Electricity Commission approves regulation for power distribution

The Nigerian Electricity Regulatory Commission(NERC) has approved guidelines for the issuance of licenses to prospective investors interested in operating as independent power generation and distribution firms.

The guidelines stipulates defined legal and regulatory framework specifically for Embedded Generation (EG) and c

The embedded generation (EG) license allows the generation of electricity that is directly connected to and evacuated through a distribution system connected to a transmission network operated by a system operations licensee while independent electricity distribution network (IEDN) is a distribution network located within the operational area of a distribution network owned and operated by a licensed successor distribution company.

NERC chairman, Sam Amadi, said at the formal issuance of the guidelines in Abuja that state governments and other persons interested in participating in the development of the power sector can no longer complain of being shut out of the power generation market anymore.

 “With this regulation, we can actually allow distribution companies (DISCOs) to contract power around themselves,” Mr. Amadi said.

“The regulation of the embedded power industry would help increase power supply, while reducing losses and addressing issues of supply stability.
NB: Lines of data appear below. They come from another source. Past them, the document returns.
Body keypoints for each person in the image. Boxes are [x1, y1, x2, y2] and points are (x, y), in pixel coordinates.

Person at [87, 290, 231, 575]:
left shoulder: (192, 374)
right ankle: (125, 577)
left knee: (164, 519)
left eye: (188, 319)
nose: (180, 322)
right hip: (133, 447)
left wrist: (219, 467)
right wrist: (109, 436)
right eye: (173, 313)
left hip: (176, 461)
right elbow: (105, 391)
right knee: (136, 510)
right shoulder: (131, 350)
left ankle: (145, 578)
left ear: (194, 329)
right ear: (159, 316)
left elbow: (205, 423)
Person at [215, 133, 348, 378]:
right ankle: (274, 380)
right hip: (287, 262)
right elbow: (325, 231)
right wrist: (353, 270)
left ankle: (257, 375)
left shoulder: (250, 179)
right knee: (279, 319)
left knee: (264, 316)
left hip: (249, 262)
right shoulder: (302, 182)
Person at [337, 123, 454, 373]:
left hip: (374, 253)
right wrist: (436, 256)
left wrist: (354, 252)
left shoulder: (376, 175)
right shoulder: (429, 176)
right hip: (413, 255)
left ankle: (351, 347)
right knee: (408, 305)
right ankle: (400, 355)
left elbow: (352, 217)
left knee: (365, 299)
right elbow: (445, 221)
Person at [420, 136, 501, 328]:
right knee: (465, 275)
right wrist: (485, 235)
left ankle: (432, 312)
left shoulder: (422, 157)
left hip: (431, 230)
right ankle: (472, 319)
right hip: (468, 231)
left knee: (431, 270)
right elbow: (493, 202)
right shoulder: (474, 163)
“The other regulation allows for independent electricity distribution networks. This is important for states that are concerned with rural electrification. A significant part of this country is yet to be connected to the grid. Even as distribution companies have a mandate to expand their network, it is conceivable that some areas not get the services of the DISCOs because they might beoccupied trying to improve their services in the urban areas.”

He said while the states have roles to play in the process, the independent power distributors could also help take electricity to consumers through the rural electrification project, provided there is no parallel network to the national grid.

“One cannot have the arrangement in areas where the DISCOs have physical presence or are preparing to extend their service. Once, there are no physical presence of DISCOs and they are not ready to move in there, the Act allows independent distribution, either by a state or a company or a private individual that applied and is properly licensed to do that,” the chairman explained.

The new arrangement, he noted, has prospects to trigger a potential revolution in power supply in the country, while enabling a short-term resolution of some challenges before the full take-off of the reforms in the next two to three years as projected by the government.

He said the country would begin to have significant energy supply through embedded generation using renewable systems pointing out that new regulations allow hydro power projects to localize their supplies to serve specific areas, instead of injecting into the national grid.

According to the NERC chairman, while the industry is waiting for the bulk trader in power, DISCOs, under proper arrangement, could begin to go into bilateral power supply agreements with independent producers who can now embed some electricity of about 10-20 megawatts in those areas.